The stated targets of the coalition are macro-economic stability, social development, the constitutional and administrative reform of the state and passing the electoral and minorities’ laws. The top priority, however, is to achieve economic growth in 2011 and in 2012. The Liberal Democratic Prime Minister Emil Boc believes this coalition deserves to reap the political fruit of the courageous austerity measures it took without giving in to populism. Romanians will start to feel the effects of economic recovery, the Prime Minister has promised.
Emil Boc: “We have saved the country from economic collapse, we’ve stabilized the economy and now we are concluding another agreement to ensure economic growth. Economic growth should bring benefits to Romanians, to all the citizens of this country irrespective of the ethnic group they belong to, because the most difficult part is already history”.
The number two in the government coalition, the Democratic Union of Ethnic Hungarians in Romania, has openly stated its priorities: passing the minorities law in 2011 and the law on the revision of development regions in 2012.
However, the new leader of the Union of Ethnic Hungarians, Kelemen Hunor, admits that economic recovery is a must: “We believe we should implement measures to ensure a stable, balanced and sustainable growth rate which will bring about an improvement in living standards for each and every citizen”.

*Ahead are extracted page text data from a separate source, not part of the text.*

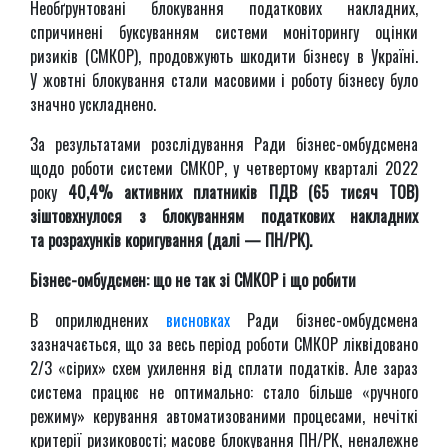
Необґрунтовані блокування податкових накладних,
спричинені буксуванням системи моніторингу оцінки
ризиків (СМКОР), продовжують шкодити бізнесу в Україні.
У жовтні блокування стали масовими і роботу бізнесу було
значно ускладнено.
За результатами розслідування Ради бізнес-омбудсмена
щодо роботи системи СМКОР, у четвертому кварталі 2022
року
40,4% активних платників ПДВ (65 тисяч ТОВ)
зіштовхнулося з блокуванням податкових накладних
та розрахунків коригування (далі — ПН/РК).
Бізнес-омбудсмен: що не так зі СМКОР і що робити
В оприлюднених
висновках
Ради бізнес-омбудсмена
зазначається, що за весь період роботи СМКОР ліквідовано
2/3 «сірих» схем ухилення від сплати податків. Але зараз
система працює не оптимально: стало більше «ручного
режиму» керування автоматизованими процесами, нечіткі
критерії ризиковості; масове блокування ПН/РК, неналежне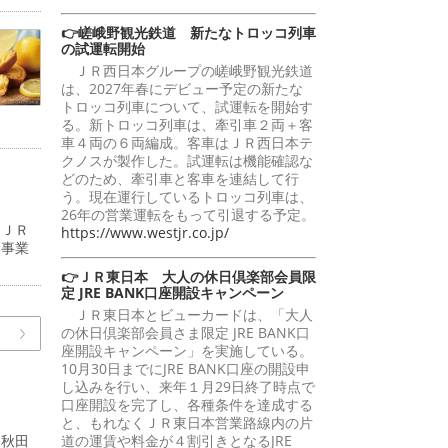
👉嵯峨野観光鉄道 新たなトロッコ列車
の試運転開始
ＪＲ西日本グループの嵯峨野観光鉄道
は、2027年春にデビュー予定の新たな
トロッコ列車について、試運転を開始す
る。新トロッコ列車は、牽引車２両＋客
車４両の６両編成。客車はＪＲ西日本テ
クノスが製作した。試運転は機能確認な
どのため、牽引車と客車を連結して行
う。現在運行しているトロッコ列車は、
26年の営業運転をもって引退する予定。
（ＪＲ
https://www.westjr.co.jp/
道事業
👉ＪＲ東日本 大人の休日倶楽部会員限
定 JRE BANK口座開設キャンペーン
ＪＲ東日本とビューカードは、「大人
の休日倶楽部会員さま限定 JRE BANK口
座開設キャンペーン」を実施している。
10月30日までにJRE BANK口座の開設申
し込みを行い、来年１月29日終了時点で
口座開設を完了し、各種条件を達成する
と、もれなくＪＲ東日本営業路線内の片
「秋田
道の運賃や料金が４割引きとなるJRE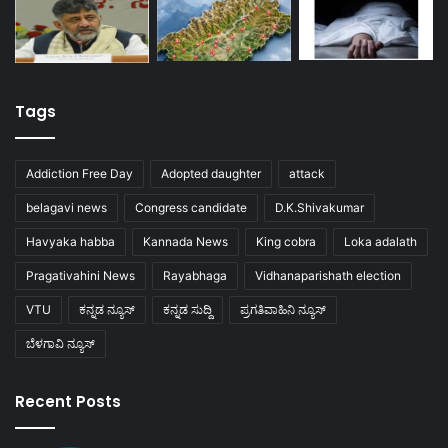
Tags
Addiction Free Day
Adopted daughter
attack
belagavi news
Congress candidate
D.K.Shivakumar
Havyaka habba
Kannada News
King cobra
Loka adalath
Pragativahini News
Rayabhaga
Vidhanaparishath election
VTU
ಕನ್ನಡ ನ್ಯೂಸ್
ಕನ್ನಡ ಸುದ್ದಿ
ಪ್ರಗತಿವಾಹಿನಿ ನ್ಯೂಸ್
ಬೆಳಗಾವಿ ನ್ಯೂಸ್
Recent Posts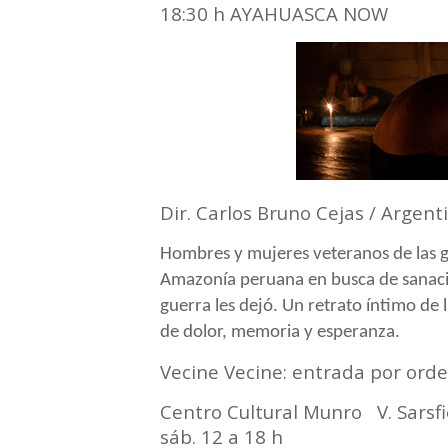
18:30 h AYAHUASCA NOW
Dir. Carlos Bruno Cejas / Argent
Hombres y mujeres veteranos de las gu
Amazonía peruana en busca de sanación
guerra les dejó. Un retrato íntimo de l
de dolor, memoria y esperanza.
Vecine Vecine: entrada por orde
Centro Cultural Munro V. Sarsf
sáb. 12 a 18 h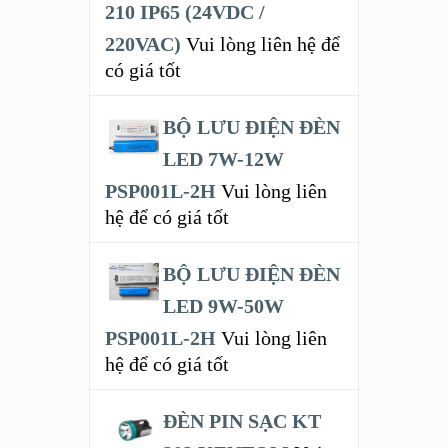
210 IP65 (24VDC /
220VAC)
Vui lòng liên hệ để
có giá tốt
BỘ LƯU ĐIỆN ĐÈN
LED 7W-12W
PSP001L-2H
Vui lòng liên
hệ để có giá tốt
BỘ LƯU ĐIỆN ĐÈN
LED 9W-50W
PSP001L-2H
Vui lòng liên
hệ để có giá tốt
ĐÈN PIN SẠC KT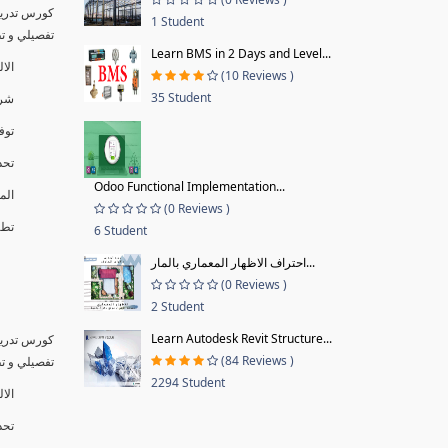
كورس تدريب
1 Student
تفصيلي و تطبيق
Learn BMS in 2 Days and Level...
الا
(10 Reviews )
35 Student
شرح
توف
تحد
Odoo Functional Implementation...
الم
(0 Reviews )
تطبيق
6 Student
احتراف الاظهار المعماري بالمار...
(0 Reviews )
2 Student
Learn Autodesk Revit Structure...
كورس تدريب
(84 Reviews )
تفصيلي و تطبيق
2294 Student
الال
تحد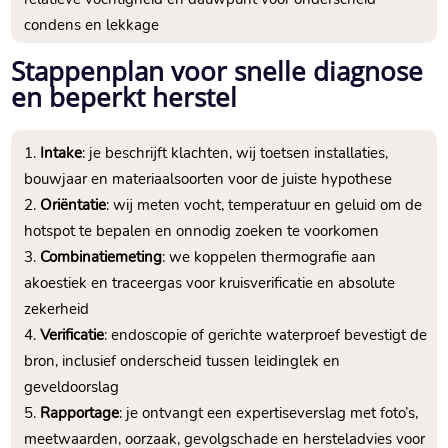
condens en lekkage
Stappenplan voor snelle diagnose
en beperkt herstel
Intake
: je beschrijft klachten, wij toetsen installaties,
bouwjaar en materiaalsoorten voor de juiste hypothese
Oriëntatie
: wij meten vocht, temperatuur en geluid om de
hotspot te bepalen en onnodig zoeken te voorkomen
Combinatiemeting
: we koppelen thermografie aan
akoestiek en traceergas voor kruisverificatie en absolute
zekerheid
Verificatie
: endoscopie of gerichte waterproef bevestigt de
bron, inclusief onderscheid tussen leidinglek en
geveldoorslag
Rapportage
: je ontvangt een expertiseverslag met foto’s,
meetwaarden, oorzaak, gevolgschade en hersteladvies voor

While the other national minorities are also waiting for laws to benefit their communities, the leftist National Union for the Progress of Romania, which joined the right-wing coalition, is content with the planned measures aimed at increasing pensions, introducing a solidarity tax and verifying the assets of high-ranking dignitaries. The Opposition believes the co-operation agreement signed by the parties in the governing coalition is nothing but a barter through which the Liberal Democratic Party tries to maintain its leading position. In the first months of 2011, things have become somewhat clearer on the Romanian political scene. The situation of the economy in the next 12 months might influence decisively the fate of Romania’s political actors.